(Bounding box coordinate data)
━━━━━━━━━━

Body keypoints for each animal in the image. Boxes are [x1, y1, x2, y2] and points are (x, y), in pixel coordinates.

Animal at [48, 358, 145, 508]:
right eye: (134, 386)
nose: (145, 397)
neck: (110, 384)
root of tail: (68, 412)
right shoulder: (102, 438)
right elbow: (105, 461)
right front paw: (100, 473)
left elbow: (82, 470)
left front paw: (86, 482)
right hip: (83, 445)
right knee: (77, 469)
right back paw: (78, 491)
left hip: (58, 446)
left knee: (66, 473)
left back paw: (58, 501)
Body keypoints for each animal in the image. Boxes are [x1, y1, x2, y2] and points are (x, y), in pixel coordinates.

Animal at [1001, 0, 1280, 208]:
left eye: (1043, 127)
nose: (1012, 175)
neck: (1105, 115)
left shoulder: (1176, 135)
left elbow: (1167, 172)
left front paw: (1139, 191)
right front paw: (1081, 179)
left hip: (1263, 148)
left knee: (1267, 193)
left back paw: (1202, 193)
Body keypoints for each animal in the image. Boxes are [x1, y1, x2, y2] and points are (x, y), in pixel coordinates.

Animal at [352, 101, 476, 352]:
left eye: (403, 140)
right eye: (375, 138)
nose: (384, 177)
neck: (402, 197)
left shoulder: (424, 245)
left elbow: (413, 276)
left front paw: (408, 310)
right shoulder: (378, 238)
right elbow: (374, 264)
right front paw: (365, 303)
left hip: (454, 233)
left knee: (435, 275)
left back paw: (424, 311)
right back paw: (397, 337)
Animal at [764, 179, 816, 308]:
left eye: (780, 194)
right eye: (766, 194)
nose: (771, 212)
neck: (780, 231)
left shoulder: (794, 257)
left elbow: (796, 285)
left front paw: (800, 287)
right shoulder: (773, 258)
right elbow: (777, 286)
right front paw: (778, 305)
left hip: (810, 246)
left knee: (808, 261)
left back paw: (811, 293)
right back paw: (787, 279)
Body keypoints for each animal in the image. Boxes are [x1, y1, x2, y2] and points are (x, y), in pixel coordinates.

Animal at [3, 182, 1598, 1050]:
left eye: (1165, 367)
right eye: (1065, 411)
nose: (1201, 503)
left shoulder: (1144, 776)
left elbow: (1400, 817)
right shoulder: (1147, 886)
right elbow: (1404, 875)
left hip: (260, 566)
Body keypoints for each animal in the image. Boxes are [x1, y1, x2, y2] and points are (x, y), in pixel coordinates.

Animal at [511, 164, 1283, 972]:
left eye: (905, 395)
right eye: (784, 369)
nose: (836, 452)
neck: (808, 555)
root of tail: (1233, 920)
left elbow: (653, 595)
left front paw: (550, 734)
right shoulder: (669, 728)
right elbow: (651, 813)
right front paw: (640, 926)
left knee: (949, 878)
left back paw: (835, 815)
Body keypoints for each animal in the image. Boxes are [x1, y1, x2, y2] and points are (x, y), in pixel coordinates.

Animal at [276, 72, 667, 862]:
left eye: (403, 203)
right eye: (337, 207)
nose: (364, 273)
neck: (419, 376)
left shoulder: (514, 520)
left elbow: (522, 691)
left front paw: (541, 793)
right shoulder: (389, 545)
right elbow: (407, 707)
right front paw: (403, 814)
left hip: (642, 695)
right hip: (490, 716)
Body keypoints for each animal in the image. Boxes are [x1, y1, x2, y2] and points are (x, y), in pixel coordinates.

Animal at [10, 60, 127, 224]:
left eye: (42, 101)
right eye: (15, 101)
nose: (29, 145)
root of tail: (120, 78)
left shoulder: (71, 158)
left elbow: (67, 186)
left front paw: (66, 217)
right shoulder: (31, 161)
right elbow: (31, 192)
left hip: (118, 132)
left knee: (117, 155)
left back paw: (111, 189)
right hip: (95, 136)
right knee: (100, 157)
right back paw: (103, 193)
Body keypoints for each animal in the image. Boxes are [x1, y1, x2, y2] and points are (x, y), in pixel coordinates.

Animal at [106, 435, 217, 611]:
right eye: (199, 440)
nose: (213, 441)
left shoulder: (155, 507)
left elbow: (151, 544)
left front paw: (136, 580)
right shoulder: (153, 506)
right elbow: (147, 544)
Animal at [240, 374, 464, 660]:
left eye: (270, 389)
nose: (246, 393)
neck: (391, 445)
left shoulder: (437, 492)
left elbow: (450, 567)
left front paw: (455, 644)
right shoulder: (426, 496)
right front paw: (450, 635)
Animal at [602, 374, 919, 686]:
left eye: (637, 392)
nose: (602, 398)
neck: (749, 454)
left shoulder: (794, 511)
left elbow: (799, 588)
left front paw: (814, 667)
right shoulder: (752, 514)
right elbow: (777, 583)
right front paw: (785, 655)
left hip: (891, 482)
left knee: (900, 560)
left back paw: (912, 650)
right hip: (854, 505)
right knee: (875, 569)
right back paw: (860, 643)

━━━━━━━━━━

- [Task brief]
Write out every record shown above, word for word.

- [Response]
Body keypoints for each animal in the image. Boxes are [x1, y1, x2, y2] and points are (x, y), in pixel coordinates.

Animal at [48, 358, 145, 508]:
right eye: (134, 386)
nose: (145, 397)
neck: (110, 384)
root of tail: (68, 412)
right shoulder: (102, 438)
right elbow: (105, 461)
right front paw: (100, 473)
left elbow: (82, 470)
left front paw: (86, 482)
right hip: (83, 445)
right knee: (77, 469)
right back paw: (78, 491)
left hip: (58, 446)
left knee: (66, 473)
left back paw: (58, 501)
Body keypoints for each animal in the image. Boxes are [x1, y1, x2, y2] and points are (x, y), in pixel coordinates.

Animal at [1001, 0, 1280, 208]:
left eye: (1043, 127)
nose: (1012, 175)
neck: (1105, 115)
left shoulder: (1176, 135)
left elbow: (1167, 172)
left front paw: (1139, 191)
right front paw: (1081, 179)
left hip: (1263, 148)
left knee: (1267, 193)
left back paw: (1202, 193)
Body keypoints for each animal in the image. Boxes are [x1, y1, x2, y2] and points are (x, y), in pixel coordinates.

Animal at [352, 101, 476, 352]:
left eye: (403, 140)
right eye: (375, 138)
nose: (384, 177)
neck: (402, 197)
left shoulder: (424, 245)
left elbow: (413, 276)
left front paw: (408, 310)
right shoulder: (378, 238)
right elbow: (374, 264)
right front paw: (365, 303)
left hip: (454, 233)
left knee: (435, 275)
left back paw: (424, 311)
right back paw: (397, 337)
Animal at [764, 179, 816, 308]:
left eye: (780, 194)
right eye: (766, 194)
nose: (771, 212)
neck: (780, 231)
left shoulder: (794, 257)
left elbow: (796, 285)
left front paw: (800, 287)
right shoulder: (773, 258)
right elbow: (777, 286)
right front paw: (778, 305)
left hip: (810, 246)
left knee: (808, 261)
left back paw: (811, 293)
right back paw: (787, 279)
Body keypoints for each animal in the image. Boxes are [x1, y1, x2, y2] and points are (x, y), in pixel coordinates.

Animal at [3, 182, 1598, 1050]:
left eye: (1165, 367)
right eye: (1065, 411)
nose: (1201, 503)
left shoulder: (1144, 776)
left elbow: (1400, 817)
right shoulder: (1147, 886)
right elbow: (1404, 875)
left hip: (260, 566)
Body keypoints for each animal in the image. Boxes are [x1, y1, x2, y2] and points are (x, y), in pixel coordinates.

Animal at [511, 164, 1283, 972]:
left eye: (905, 395)
right eye: (784, 369)
nose: (836, 452)
neck: (808, 555)
root of tail: (1233, 920)
left elbow: (653, 595)
left front paw: (550, 734)
right shoulder: (669, 728)
right elbow: (651, 813)
right front paw: (640, 926)
left knee: (949, 878)
left back paw: (835, 815)
Body keypoints for each animal in the image. Boxes are [x1, y1, x2, y2] and points are (x, y), in pixel coordinates.

Animal at [276, 72, 667, 862]:
left eye: (403, 203)
right eye: (337, 207)
nose: (364, 273)
neck: (419, 376)
left shoulder: (514, 520)
left elbow: (522, 691)
left front paw: (541, 793)
right shoulder: (389, 545)
right elbow: (407, 707)
right front paw: (403, 814)
left hip: (642, 695)
right hip: (490, 716)
Body keypoints for each animal in the image. Boxes are [x1, y1, x2, y2] and points are (x, y), in pixel coordinates.

Animal at [10, 60, 127, 224]:
left eye: (42, 101)
right eye: (15, 101)
nose: (29, 145)
root of tail: (120, 78)
left shoulder: (71, 158)
left elbow: (67, 186)
left front paw: (66, 217)
right shoulder: (31, 161)
right elbow: (31, 192)
left hip: (118, 132)
left knee: (117, 155)
left back paw: (111, 189)
right hip: (95, 136)
right knee: (100, 157)
right back paw: (103, 193)
Body keypoints for each animal in the image. Boxes are [x1, y1, x2, y2] and points are (x, y), in pixel coordinates.

Animal at [106, 435, 217, 611]:
right eye: (199, 440)
nose: (213, 441)
left shoulder: (155, 507)
left elbow: (151, 544)
left front paw: (136, 580)
right shoulder: (153, 506)
right elbow: (147, 544)
Animal at [240, 374, 464, 660]:
left eye: (270, 389)
nose: (246, 393)
neck: (391, 445)
left shoulder: (437, 492)
left elbow: (450, 567)
left front paw: (455, 644)
right shoulder: (426, 496)
right front paw: (450, 635)
Animal at [602, 374, 919, 686]:
left eye: (637, 392)
nose: (602, 398)
neck: (749, 454)
left shoulder: (794, 511)
left elbow: (799, 588)
left front paw: (814, 667)
right shoulder: (752, 514)
right elbow: (777, 583)
right front paw: (785, 655)
left hip: (891, 482)
left knee: (900, 560)
left back paw: (912, 650)
right hip: (854, 505)
right knee: (875, 569)
right back paw: (860, 643)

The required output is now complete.